Haley was constantly selling Roots. His busy speaking schedule made it difficult for him to finish his epic book, but the lectures amounted to one of the longest advance promotion tours in the history of publishing or broadcasting. Haley used his storytelling skills, honed in front of lecture audiences, to successfully pitch Roots to Reader’s Digest, which published a condensation of the book in 1974, to producers David Wolper and Stan Margulies, as well as ABC television executive Brandon Stoddard. Whether Haley was speaking to college students, church groups, or television professionals, he understood that audiences responded to Roots, first and foremost, as a good story. Telling and retelling his story taught Haley to focus less on the boundaries between fact and fiction, or between history and literature, and more on making a connection with his audience.

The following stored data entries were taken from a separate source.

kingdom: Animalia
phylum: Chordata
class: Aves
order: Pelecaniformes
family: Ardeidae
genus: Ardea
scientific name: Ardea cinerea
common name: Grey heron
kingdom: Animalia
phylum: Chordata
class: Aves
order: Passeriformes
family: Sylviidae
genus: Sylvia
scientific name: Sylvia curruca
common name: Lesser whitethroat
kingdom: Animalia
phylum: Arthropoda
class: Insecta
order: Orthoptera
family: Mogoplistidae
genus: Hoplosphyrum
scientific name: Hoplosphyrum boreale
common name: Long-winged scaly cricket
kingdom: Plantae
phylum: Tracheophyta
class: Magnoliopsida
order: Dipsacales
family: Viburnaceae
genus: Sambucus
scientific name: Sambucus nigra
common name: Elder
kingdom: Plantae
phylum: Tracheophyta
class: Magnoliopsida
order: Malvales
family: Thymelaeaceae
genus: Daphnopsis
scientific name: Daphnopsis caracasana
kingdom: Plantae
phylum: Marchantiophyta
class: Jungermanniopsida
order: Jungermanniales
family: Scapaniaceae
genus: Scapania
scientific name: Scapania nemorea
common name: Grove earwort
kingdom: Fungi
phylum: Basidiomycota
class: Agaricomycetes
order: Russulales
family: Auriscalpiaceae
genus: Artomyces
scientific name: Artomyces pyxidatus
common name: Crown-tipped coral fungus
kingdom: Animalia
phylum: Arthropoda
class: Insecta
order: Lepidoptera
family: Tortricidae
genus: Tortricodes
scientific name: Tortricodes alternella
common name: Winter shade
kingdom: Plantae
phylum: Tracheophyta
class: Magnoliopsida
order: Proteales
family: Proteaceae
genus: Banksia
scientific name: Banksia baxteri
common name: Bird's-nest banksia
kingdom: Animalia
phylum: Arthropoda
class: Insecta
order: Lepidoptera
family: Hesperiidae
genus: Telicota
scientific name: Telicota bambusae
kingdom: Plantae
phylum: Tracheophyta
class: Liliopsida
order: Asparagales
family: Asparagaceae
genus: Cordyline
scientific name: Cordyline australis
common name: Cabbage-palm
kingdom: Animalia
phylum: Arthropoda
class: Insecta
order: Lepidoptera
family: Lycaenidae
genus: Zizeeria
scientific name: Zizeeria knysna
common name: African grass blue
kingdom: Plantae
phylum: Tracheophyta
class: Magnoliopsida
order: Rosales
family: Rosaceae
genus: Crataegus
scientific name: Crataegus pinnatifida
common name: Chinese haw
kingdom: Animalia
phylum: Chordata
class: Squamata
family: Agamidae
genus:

Alex Haley never published another book after Roots. Haley loved talking to people, but found himself overwhelmed by the praise, criticism, and legal troubles Roots generated. “He made history talk,” Jesse Jackson said of Alex Haley at the author’s funeral in 1992. “He lit up the long night of slavery. He gave our grandparents personhood. He gave Roots to the rootless.” In this light, pointing out the flaws in Haley’s family history fells like telling your grandmother she is lying. Fortunately, Haley’s fabrications are only a small part of a much larger, more interesting, and more complicated story of the making of Roots. This book tells that story.